Australia has a lot going for it as a country. It’s huge, has many natural resources, fantastic weather, a varied landscape and when it comes to its roads, its vehicles are some of the safest in the world because until now, it’s had one of the most stringent safety star ratings around. However, now the Australasian New Car Assessment Program (ANCAP), which previously required airbags for back seat passengers and a strong score in head on collision tests to give a car a five star rating, has now announced that it’s changing its rating system to be more in-line with the EU’s rating system, which requires neither of those plus points for a five star rating.
Set to start next year, the new system will mean it’s much easier for car manufacturers to receive a five star rating for safety in Australia, something that consumer groups are not happy about.
“Any move to water down safety standards is a raw deal for the consumer,” said Tom Godfrey, the spokesman for Australia’s peak consumer body Choice (via News). He went on to urge ANCAP to reverse its decision in order to, “maintain the highest standards possible when it comes to car safety.”

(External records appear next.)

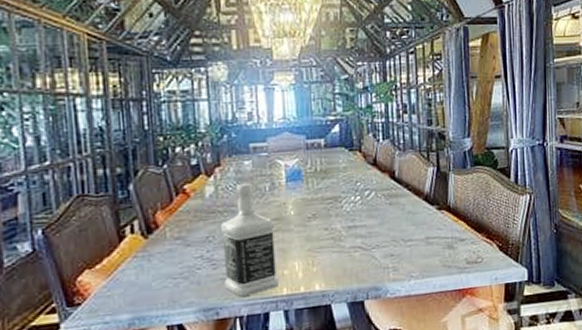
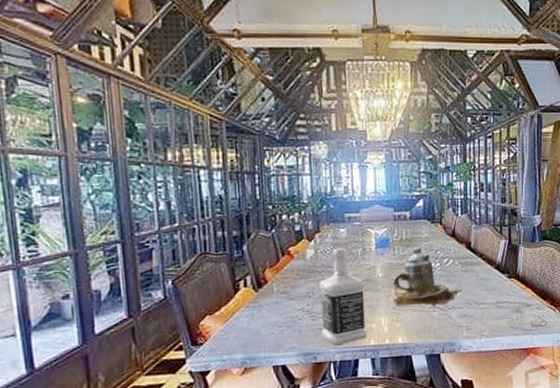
teapot: none [302,179,390,248] -> present [388,247,465,306]

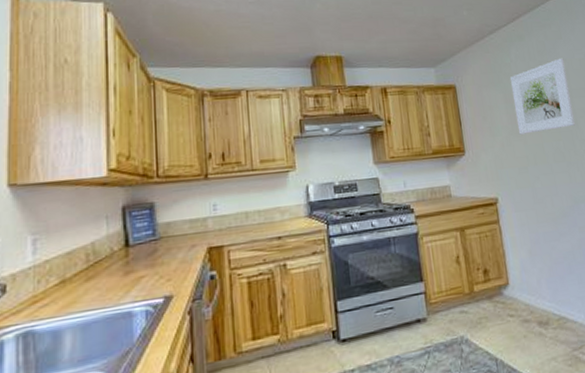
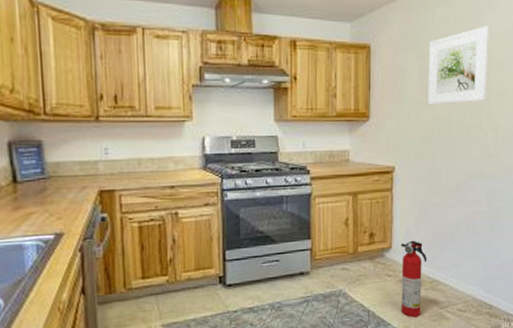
fire extinguisher: none [517,273,554,364] -> present [400,240,427,318]

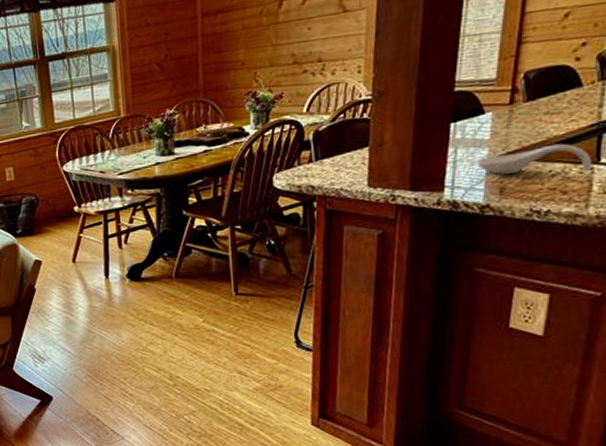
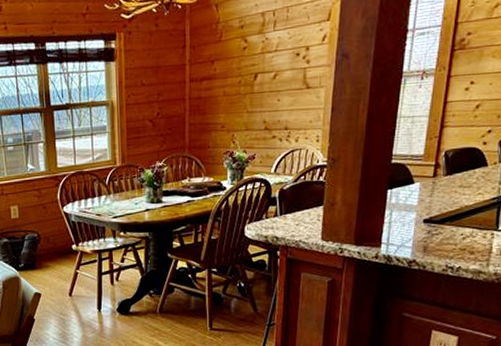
spoon rest: present [477,143,593,175] -> none [407,212,493,237]

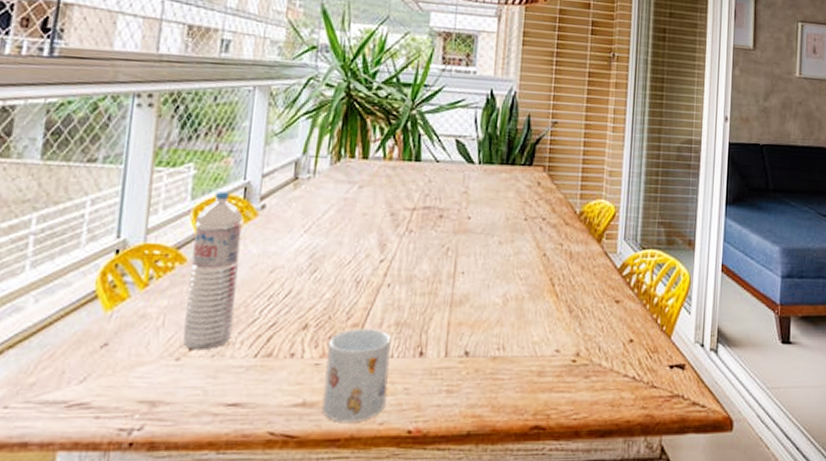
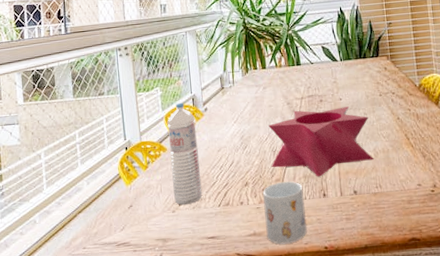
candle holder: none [349,225,504,326] -> present [268,106,374,177]

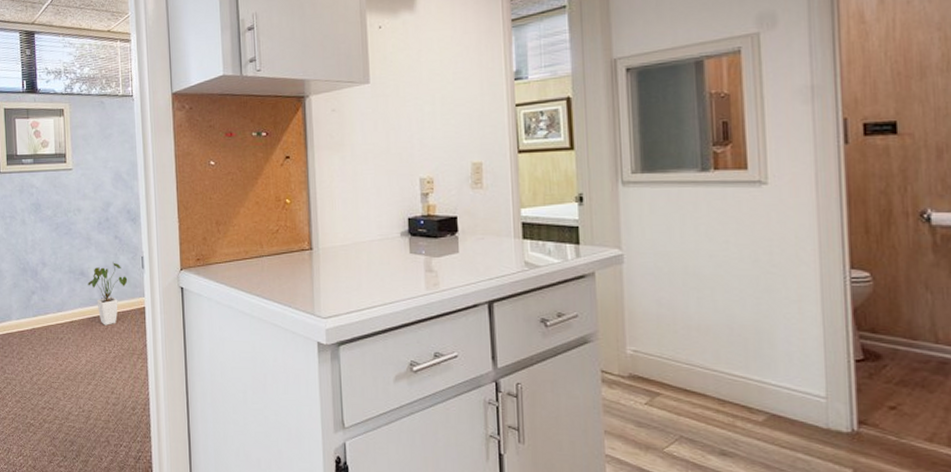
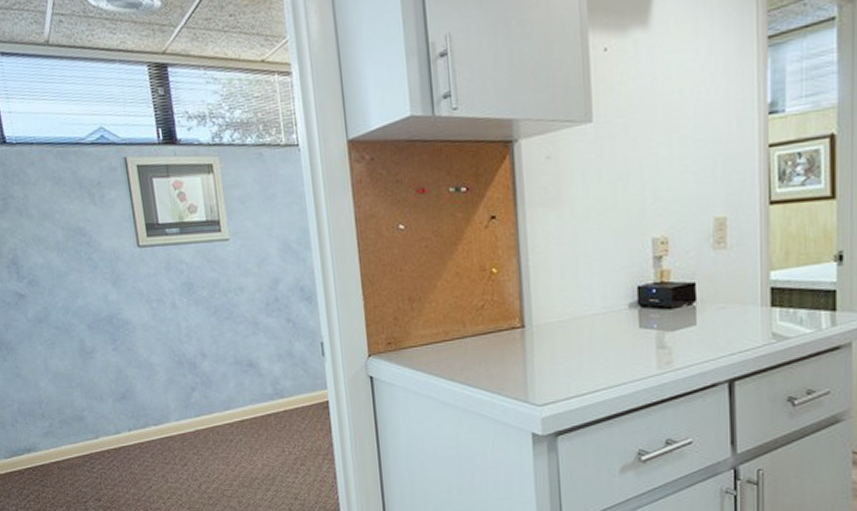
house plant: present [87,262,128,325] -> none [258,350,306,424]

The reason from ANCAP’s end of things, is that it felt the current system where cars in the EU could be given a five star rating, but not in Australia, meant that consumers would be confused. Clearly though the system is already being manipulated by car manufacturers, with Renault pushing back the launch of its Captur 4×4 until next year, since it doesn’t feature rear seat airbags and would therefore only receive a four star rating if released this year. Next year, it is likely to garner a five.
Perhaps the most ridiculous thing though, is that the European equivalent of ANCAP, EuroNCAP, is changing its own rules in 2016 to make rear seat airbags mandatory for a five star rating, so if ANCAP had simply held it’s ground, the world would have caught up. Instead it’s changing now, only to change back again in a year and a half’s time.
ANCAP seems rather indifferent to this however, with chief executive officer Nicholas Clarke saying: “Rear airbags are important, there’s no doubt about that. But Europe will require them (for five star ratings) in due course. There might be room for a little bit of confusion but we will respond to consumers as they arise. It’s really those that have a very active interest in safety that would pursue issues of rear airbags over no rear airbags.”
Perhaps most ridiculously, ANCAP itself only implemented the rear airbag requirement for a five star rating in 2013, so it’s been flip flopping for a while now.